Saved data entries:
- - - - -

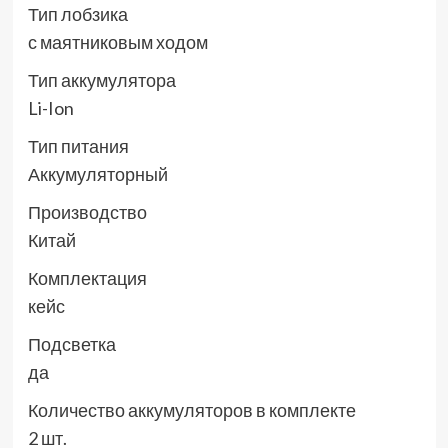
Тип лобзика
с маятниковым ходом
Тип аккумулятора
Li-Ion
Тип питания
Аккумуляторный
Производство
Китай
Комплектация
кейс
Подсветка
да
Количество аккумуляторов в комплекте
2 шт.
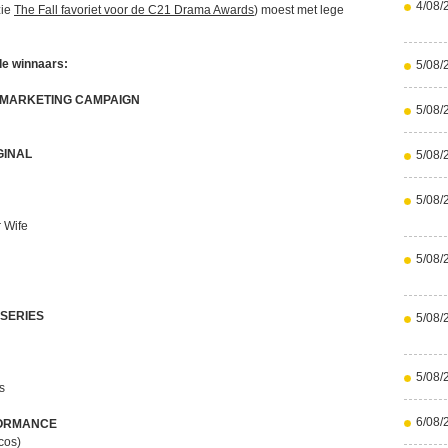
4/08/
zie
The Fall favoriet voor de C21 Drama Awards
) moest met lege
de winnaars:
5/08/
MARKETING CAMPAIGN
5/08/
GINAL
5/08/
5/08/
 Wife
5/08/
SERIES
5/08/
5/08/
s
6/08/
FORMANCE
cos)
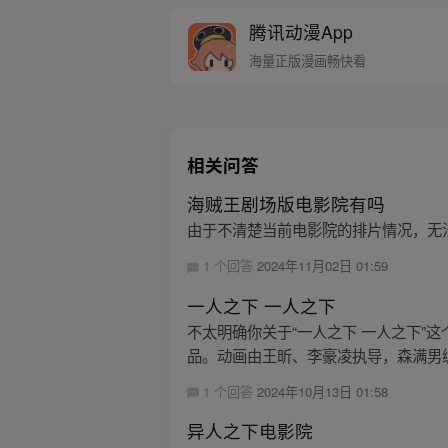
腾讯动漫App
海量正版漫画畅快看
相关问答
海贼王剧场版电影院有吗
由于不清楚当前电影院的排片情况，无
1 个回答
2024年11月02日 01:59
一人之下 一人之下
不太明确你关于“一人之下 一人之下
品。动画由王昕、李豪凌执导，森满男编
1 个回答
2024年10月13日 01:58
异人之下电影院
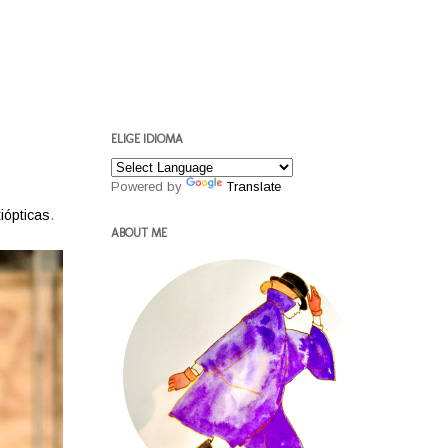
ELIGE IDIOMA
Powered by
Translate
iópticas
.
ABOUT ME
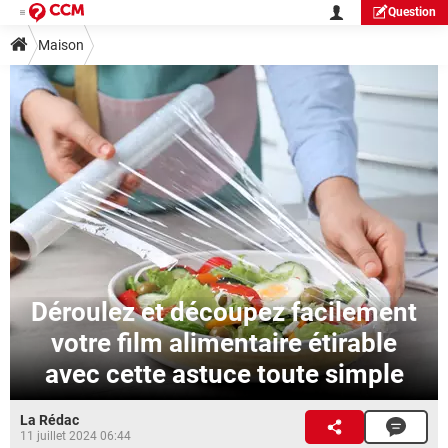
Question
Maison
Déroulez et découpez facilement
votre film alimentaire étirable
avec cette astuce toute simple
La Rédac
11 juillet 2024 06:44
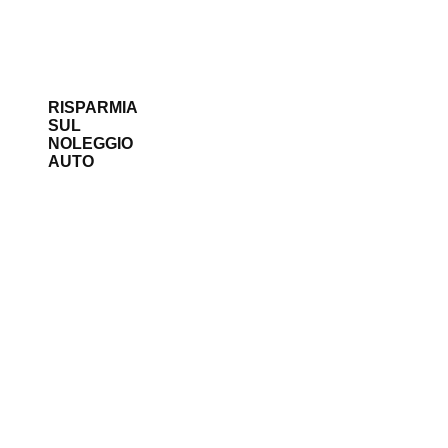
RISPARMIA
SUL
NOLEGGIO
AUTO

- - - - -

Assigned task:
An exact reproduction of the data is needed, with no pictures included.

Solution below:
Тип лобзика
с маятниковым ходом
Тип аккумулятора
Li-Ion
Тип питания
Аккумуляторный
Производство
Китай
Комплектация
кейс
Подсветка
да
Количество аккумуляторов в комплекте
2 шт.
4/08/
zie
The Fall favoriet voor de C21 Drama Awards
) moest met lege
de winnaars:
5/08/
MARKETING CAMPAIGN
5/08/
GINAL
5/08/
5/08/
 Wife
5/08/
SERIES
5/08/
5/08/
s
6/08/
FORMANCE
cos)
腾讯动漫App
海量正版漫画畅快看
相关问答
海贼王剧场版电影院有吗
由于不清楚当前电影院的排片情况，无
1 个回答
2024年11月02日 01:59
一人之下 一人之下
不太明确你关于“一人之下 一人之下
品。动画由王昕、李豪凌执导，森满男编
1 个回答
2024年10月13日 01:58
异人之下电影院
ELIGE IDIOMA
Powered by
Translate
iópticas
.
ABOUT ME
Question
Maison
Déroulez et découpez facilement
votre film alimentaire étirable
avec cette astuce toute simple
La Rédac
11 juillet 2024 06:44
RISPARMIA
SUL
NOLEGGIO
AUTO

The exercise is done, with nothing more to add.